Available records below:

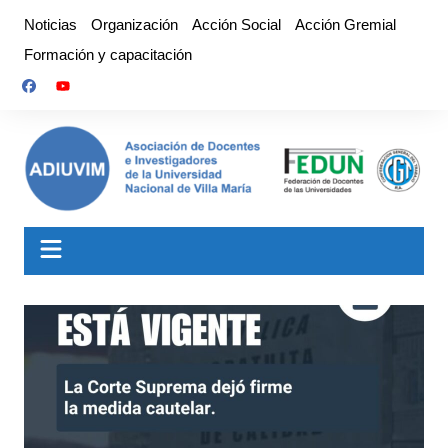
Saltar
Noticias
Organización
Acción Social
Acción Gremial
al
Formación y capacitación
contenido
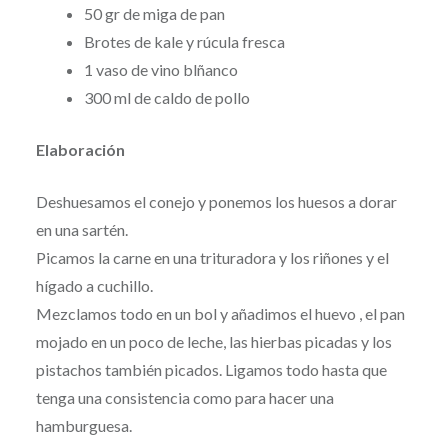
50 gr de miga de pan
Brotes de kale y rúcula fresca
1 vaso de vino blñanco
300 ml de caldo de pollo
Elaboración
Deshuesamos el conejo y ponemos los huesos a dorar
en una sartén.
Picamos la carne en una trituradora y los riñones y el
hígado a cuchillo.
Mezclamos todo en un bol y añadimos el huevo , el pan
mojado en un poco de leche, las hierbas picadas y los
pistachos también picados. Ligamos todo hasta que
tenga una consistencia como para hacer una
hamburguesa.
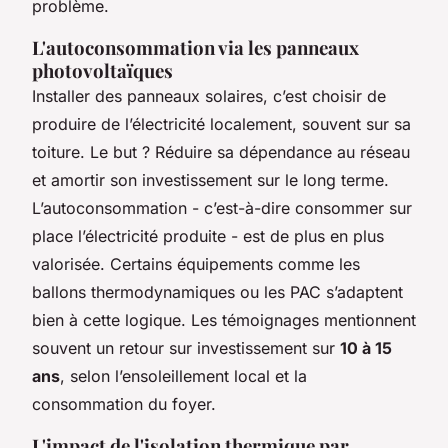
problème.
L'autoconsommation via les panneaux
photovoltaïques
Installer des panneaux solaires, c’est choisir de
produire de l’électricité localement, souvent sur sa
toiture. Le but ? Réduire sa dépendance au réseau
et amortir son investissement sur le long terme.
L’autoconsommation - c’est-à-dire consommer sur
place l’électricité produite - est de plus en plus
valorisée. Certains équipements comme les
ballons thermodynamiques ou les PAC s’adaptent
bien à cette logique. Les témoignages mentionnent
souvent un retour sur investissement sur
10 à 15
ans
, selon l’ensoleillement local et la
consommation du foyer.
L'impact de l'isolation thermique par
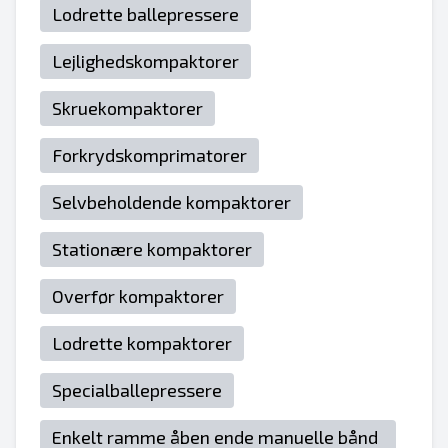
Lodrette ballepressere
Lejlighedskompaktorer
Skruekompaktorer
Forkrydskomprimatorer
Selvbeholdende kompaktorer
Stationære kompaktorer
Overfør kompaktorer
Lodrette kompaktorer
Specialballepressere
Enkelt ramme åben ende manuelle bånd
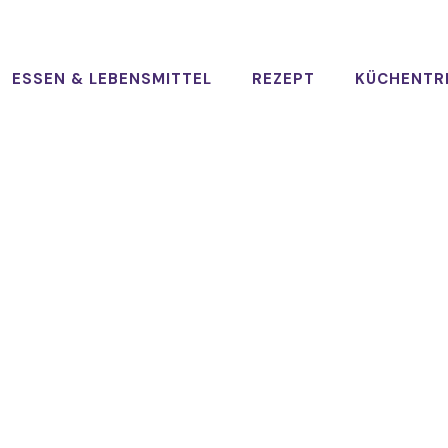
ESSEN & LEBENSMITTEL
REZEPT
KÜCHENTR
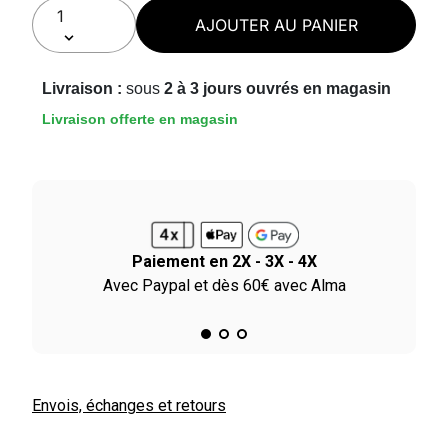
AJOUTER AU PANIER
Livraison :
sous
2 à 3 jours ouvrés en magasin
Livraison offerte en magasin
Paiement en 2X - 3X - 4X
le
Avec Paypal et dès 60€ avec Alma
Envois, échanges et retours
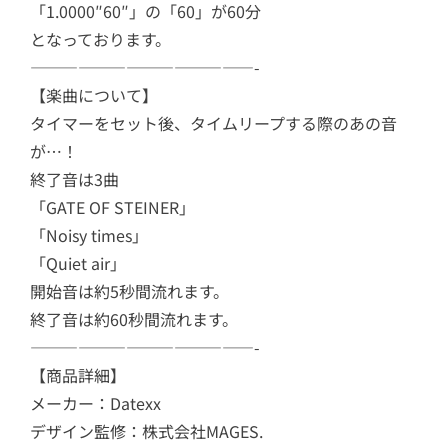
「1.0000″60″」の「60」が60分
となっております。
——————————————-
【楽曲について】
タイマーをセット後、タイムリープする際のあの音
が…！
終了音は3曲
「GATE OF STEINER」
「Noisy times」
「Quiet air」
開始音は約5秒間流れます。
終了音は約60秒間流れます。
——————————————-
【商品詳細】
メーカー：Datexx
デザイン監修：株式会社MAGES.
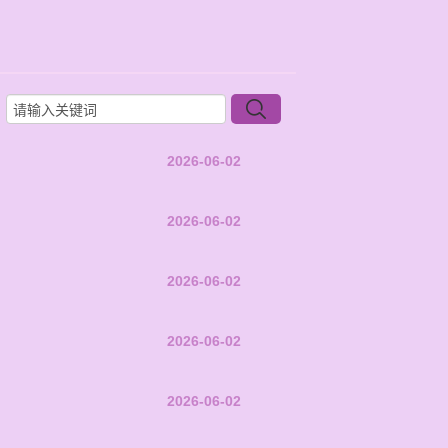
2026-06-02
2026-06-02
2026-06-02
2026-06-02
2026-06-02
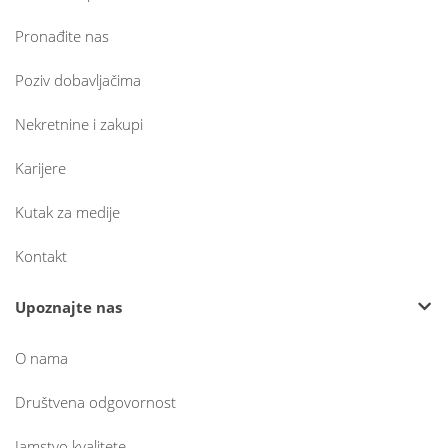
Pronađite nas
Poziv dobavljačima
Nekretnine i zakupi
Karijere
Kutak za medije
Kontakt
Upoznajte nas
O nama
Društvena odgovornost
Jamstvo kvalitete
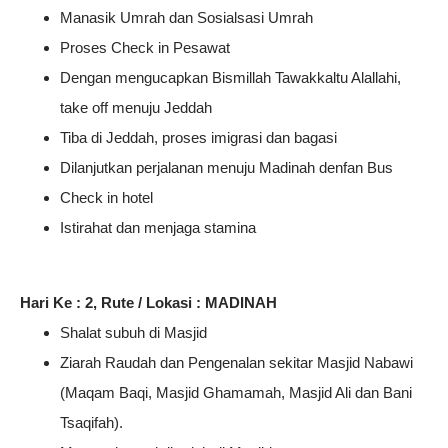
Manasik Umrah dan Sosialsasi Umrah
Proses Check in Pesawat
Dengan mengucapkan Bismillah Tawakkaltu Alallahi,
take off menuju Jeddah
Tiba di Jeddah, proses imigrasi dan bagasi
Dilanjutkan perjalanan menuju Madinah denfan Bus
Check in hotel
Istirahat dan menjaga stamina
Hari Ke : 2, Rute / Lokasi : MADINAH
Shalat subuh di Masjid
Ziarah Raudah dan Pengenalan sekitar Masjid Nabawi
(Maqam Baqi, Masjid Ghamamah, Masjid Ali dan Bani
Tsaqifah).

End of Available records.

### Directive
Pick out every line in the records above that contains the word "Check", and copy each of those lines in full.

### Result for this exercise
Proses Check in Pesawat
Check in hotel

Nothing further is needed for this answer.